In uno scenario che, se si guarda alla situazione media di tutti i paesi OCSE (i paesi più ‘avanzati’ del mondo), è sconfortante, l’Italia spicca e lo fa per le ragioni sbagliate. Non può essere una novità, d’altronde. Nei primissimi giorni della pandemia provammo a tracciare un bilancio degli effetti dell’austerità sulla sanità italiana: spesa pubblica corrente nella sanità (che include gli stipendi dei lavoratori del settore) diminuita in termini reali del 12% tra il 2009 e il 2018; investimenti pubblici in sanità, quali ad esempio l’acquisto di strutture e macchinari, che nello stesso periodo soffrono un taglio del 44%; carenze d’organico ad ogni livello, dai medici fino agli infermieri. Una serie di numeri che possono apparire astratti, ma che hanno un riflesso drammaticamente tangibile nella nostra vita quotidiana e che mostrano tutta la loro violenza quando andiamo a vedere come il numero di posti letto ospedalieri ogni mille abitanti fosse, nel 2020, un terzo di quello che avevamo nel 1980 (3,19 posti letto ogni 1000 abitanti nel 2020, 9,61 nel 1980, secondo dati OCSE).

Posti letto ospedalieri ogni 1000 abitanti, Italia (1980-2020). Fonte: OCSE

Che fare per arrestare questo sfacelo? Una risposta sicuramente prudenziale la fornisce lo stesso Rapporto dell’OCSE di cui parlavamo all’inizio di questo articolo: aumentare sostanzialmente la spesa in sanità fino a portarla al 10,1% del PIL di ciascun Paese membro. Arrivati a questo punto, può essere utile confrontare queste prescrizioni con quanto sta concretamente facendo in merito il Governo Meloni. Anche qui, purtroppo, siamo costretti a tornare su quanto già detto e ridetto: nell’ultima Nota di Aggiornamento al Documento di Economia e Finanza, licenziata a novembre 2022, si può notare come la spesa sanitaria in rapporto al PIL sia prevista al ribasso per gli anni a venire, partendo dal 7,2% del 2021 per poi scendere al 7%, 6.6%, 6.2% e 6% negli anni fino al 2025 (come si può leggere nel documento approvato dal Governo qui, Tavola I.3B). Un provvedimento rivendicato con orgoglio e senza alcuna vergogna dal Presidente del Consiglio nella conferenza stampa di fine anno: leggere l’ultima domanda nella trascrizione dell’intervista per credere.

RACCOLTA DATI:
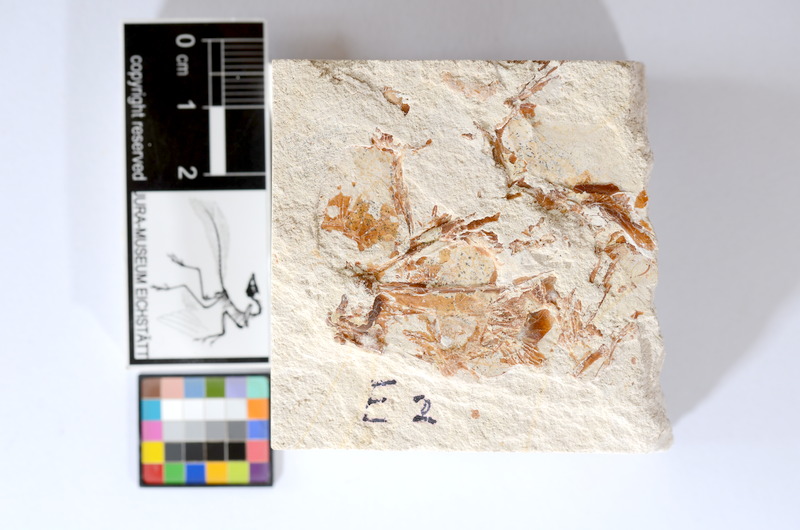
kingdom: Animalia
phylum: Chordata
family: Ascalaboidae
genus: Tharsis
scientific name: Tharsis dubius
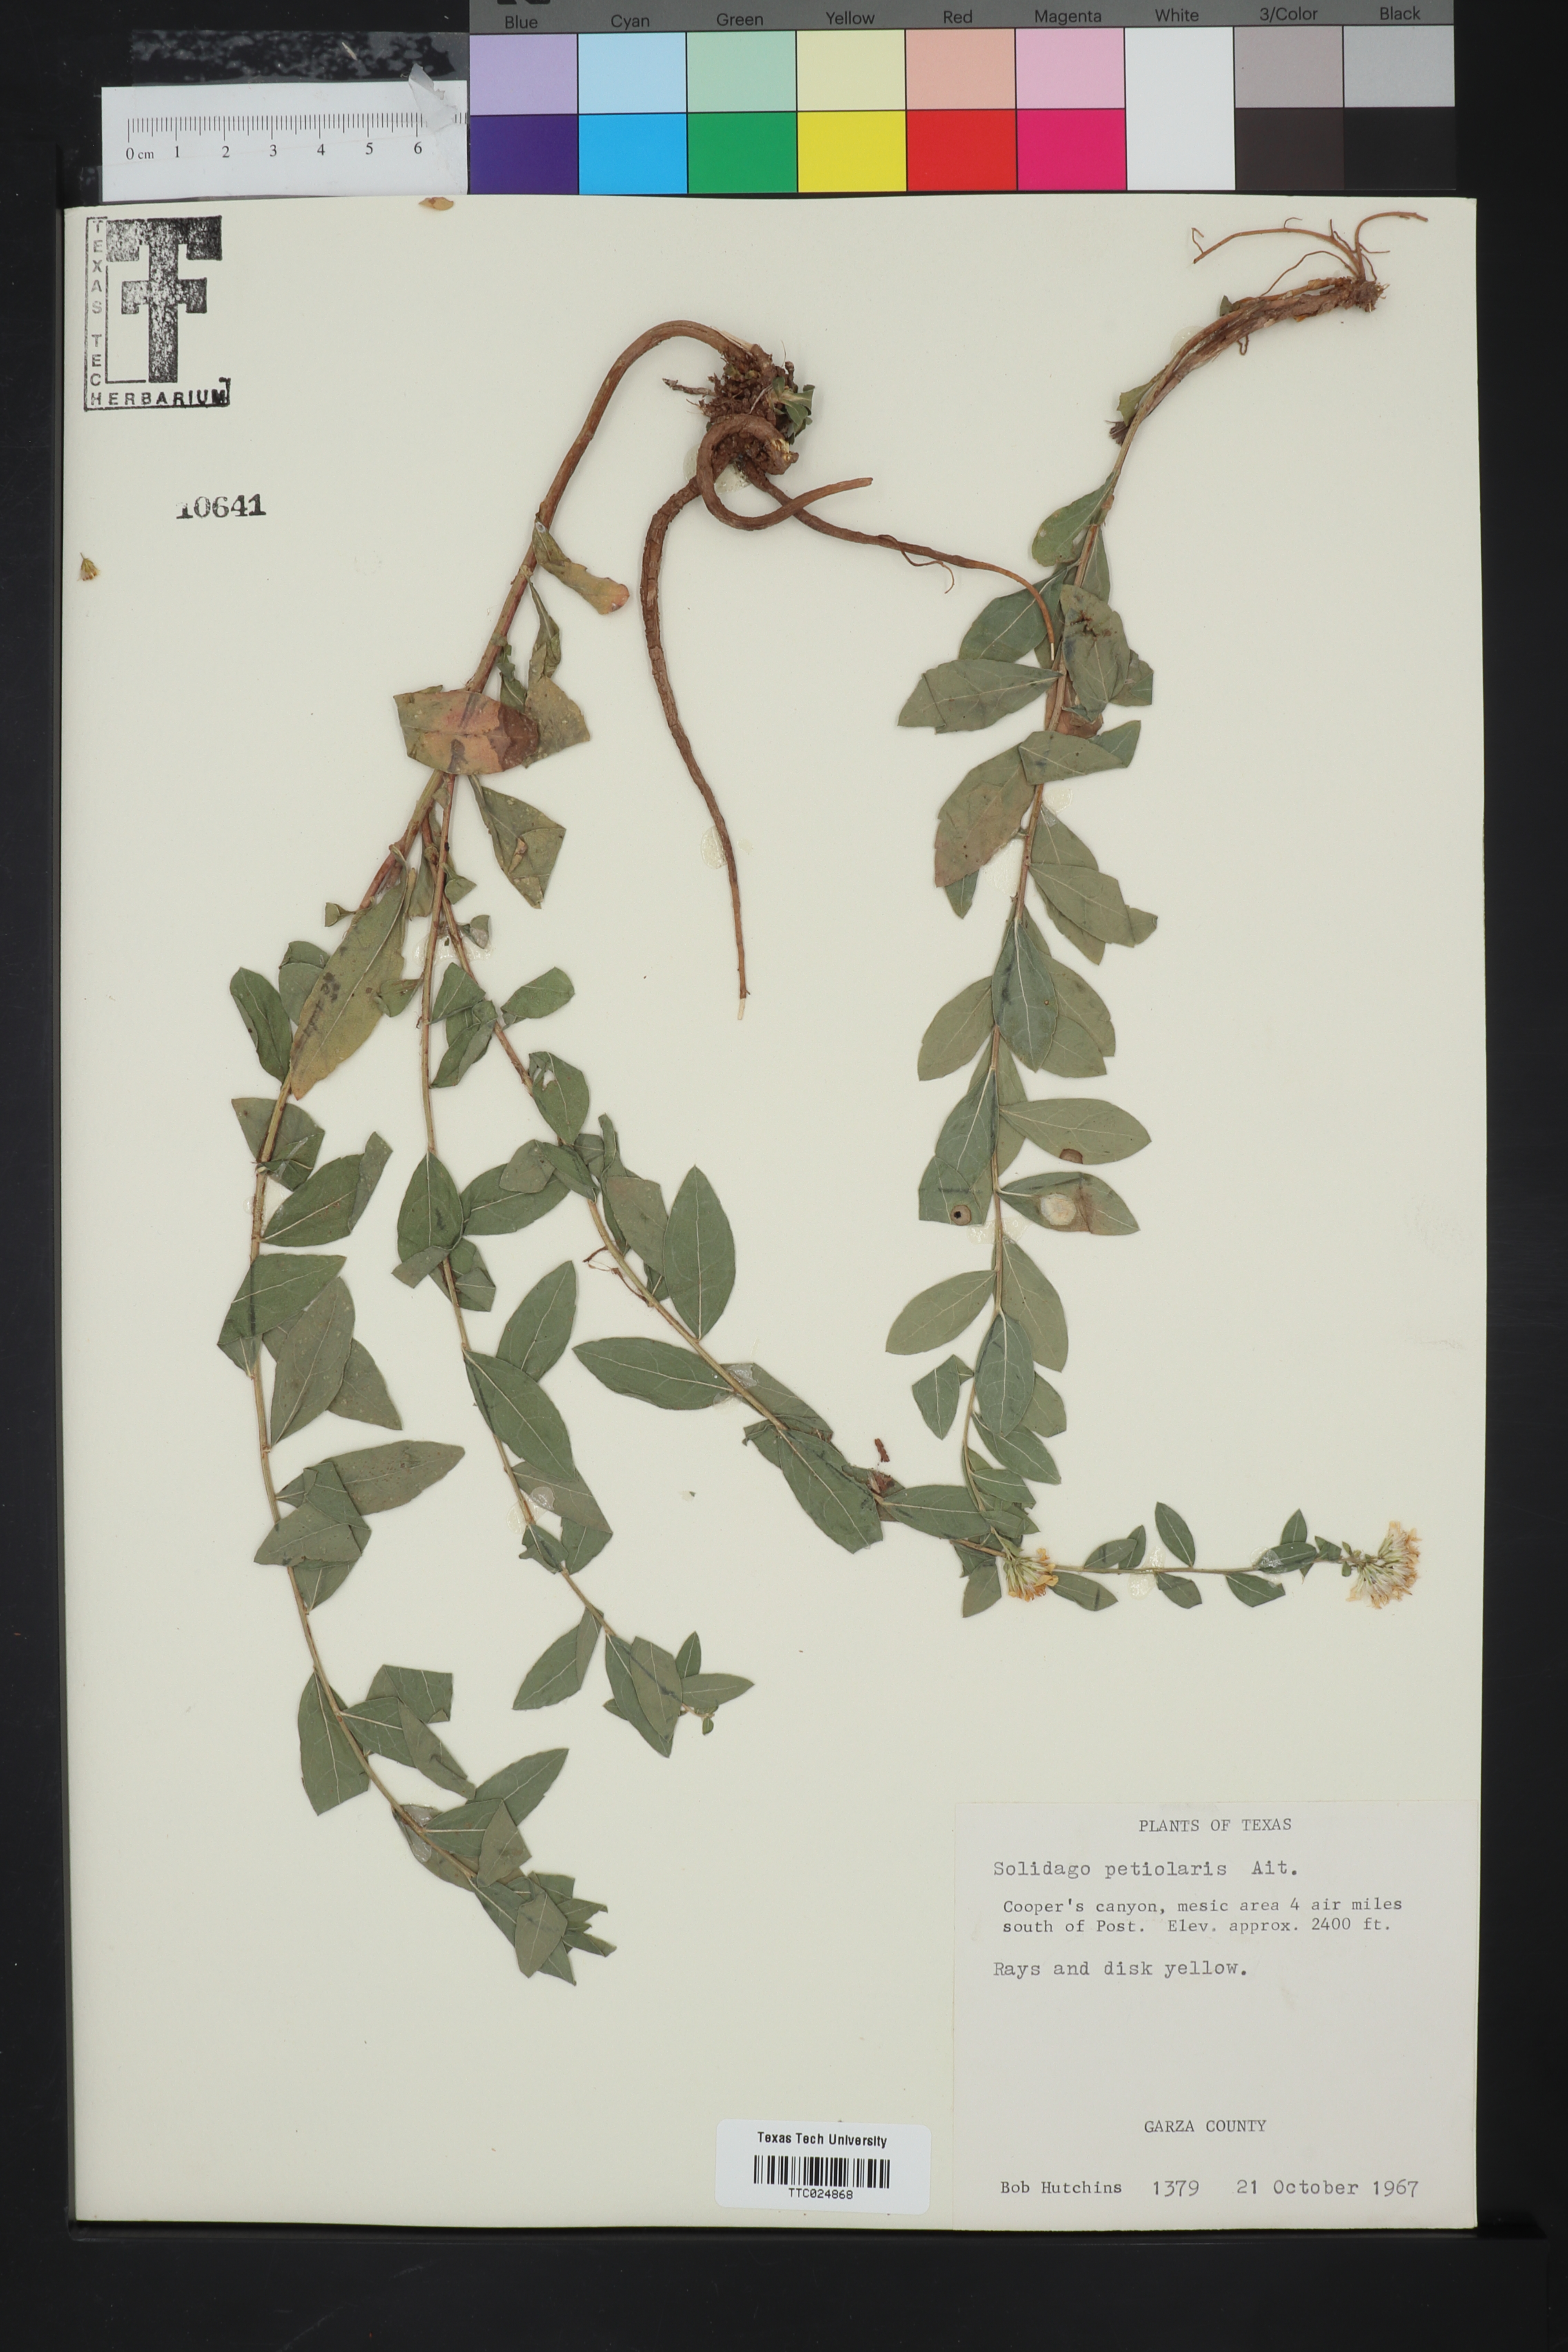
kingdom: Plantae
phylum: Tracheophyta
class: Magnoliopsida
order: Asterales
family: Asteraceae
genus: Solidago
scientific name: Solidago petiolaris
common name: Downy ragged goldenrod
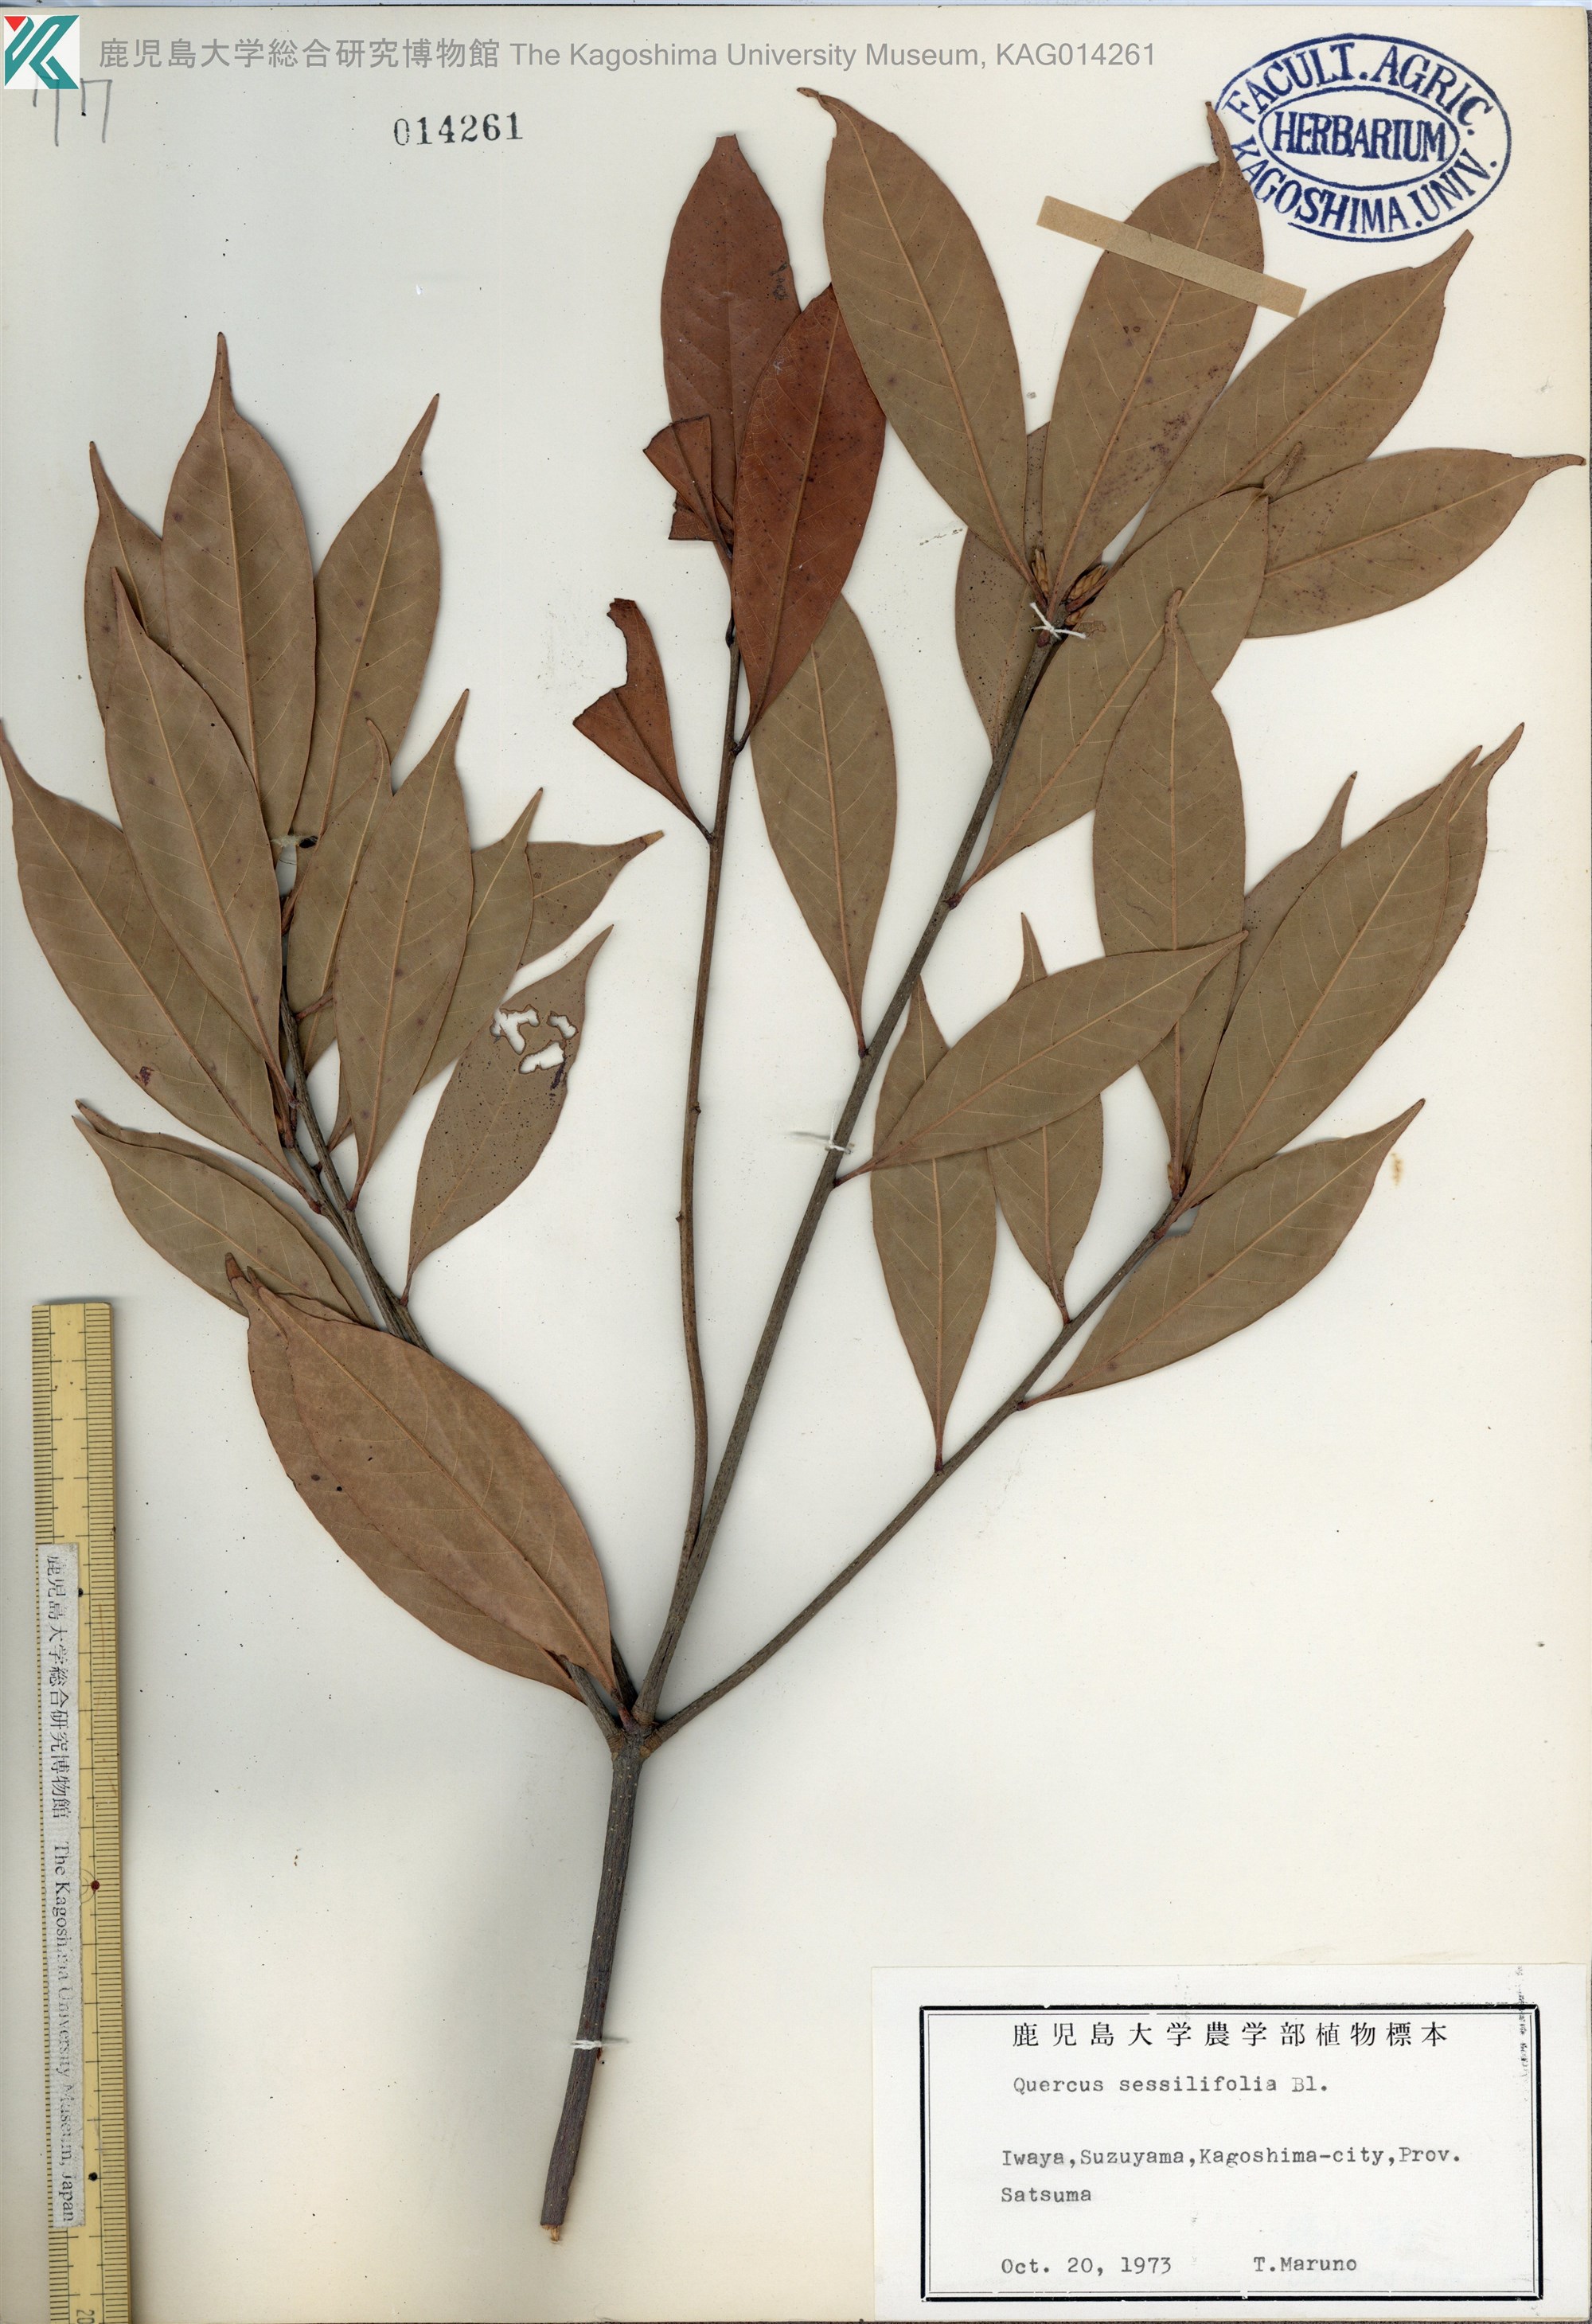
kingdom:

CONSEGNA 1:
Traduci in inglese questa frase del testo sulla sanità italiana: «In uno scenario che, se si guarda alla situazione media di tutti i paesi OCSE (i paesi più ‘avanzati’ del mondo), è sconfortante, l’Italia spicca e lo fa per le ragioni sbagliate.»
CONSEGNA 2:
Elenca tutti i valori della spesa sanitaria in rapporto al PIL che, secondo il testo sulla sanità italiana, la Nota di Aggiornamento al Documento di Economia e Finanza prevede dal 2021 al 2025.
CONSEGNA 3:
Prosegui il testo sulla sanità italiana a partire dalla sua ultima frase.

ESITO RICHIESTO 1:
In a scenario that, if one looks at the average situation across all OECD countries (the world's most 'advanced' countries), is disheartening, Italy stands out, and it does so for the wrong reasons.

ESITO RICHIESTO 2:
7,2%
7%
6.6%
6.2%
6%

ESITO RICHIESTO 3:
Detto in parole povere, il Governo Meloni, in totale e perfetta continuità con gli esecutivi che l’hanno preceduto, persevera senza esitazione nel progetto pluriennale di distruzione del sistema sanitario nazionale, un progetto che è un attentato diretto alla salute delle milioni di persone che non hanno i soldi per curarsi nella sanità privata e che possono solo sperare di non ammalarsi per evitare di dover iniziare un percorso che unisce alla disgrazia della malattia anche la beffa di liste d’attesa chilometriche, strutture fatiscenti e personale sanitario sfinito da turni massacranti. Non è retorica, purtroppo, ma ciò che ci dice l’OCSE e che ci dicono i dati sugli oltre 4 milioni di italiani che hanno rifiutato le cure per via delle liste d’attesa troppo lunghe. È inoltre ciò che, in spregio del ridicolo, ci dicono le Regioni, governate dalle stesse forze politiche che a livello di Governo centrale devastano la sanità pubblica: “Se davvero il livello di finanziamento del SSN per i prossimi anni dovrà assestarsi al 6% del PIL, prospettiva che le regioni chiedono che venga assolutamente scongiurata, occorrerà allora adoperare un linguaggio di verità con i cittadini, affinché vengano ricalibrate al ribasso le loro aspettative nei confronti del SSN. Saranno necessarie scelte dolorose, ma non più procrastinabili, al fine di evitare che le mancate scelte producano nel sistema iniquità ancora più gravi di quelle già presenti”.

Il Governo Meloni ha il pregio indiscutibile di essere totalmente trasparente e privo di qualsiasi pudore riguardo alle sue priorità: la salute e il benessere della popolazione sono un orpello da sacrificare sull’altare della fedeltà al dogma dell’austerità fiscale e un boccone da offrire in pasto a chi macina milioni su milioni di profitti con la sanità privata. Forte e spietato con i deboli, che siano i pazienti in attesa di essere curati o i migranti lasciati morire in mare senza batter ciglio, debolissimo e servile contro i forti, che siano i guardiani europei della disciplina di bilancio o il padronato nostrano che richiede manodopera da sfruttare.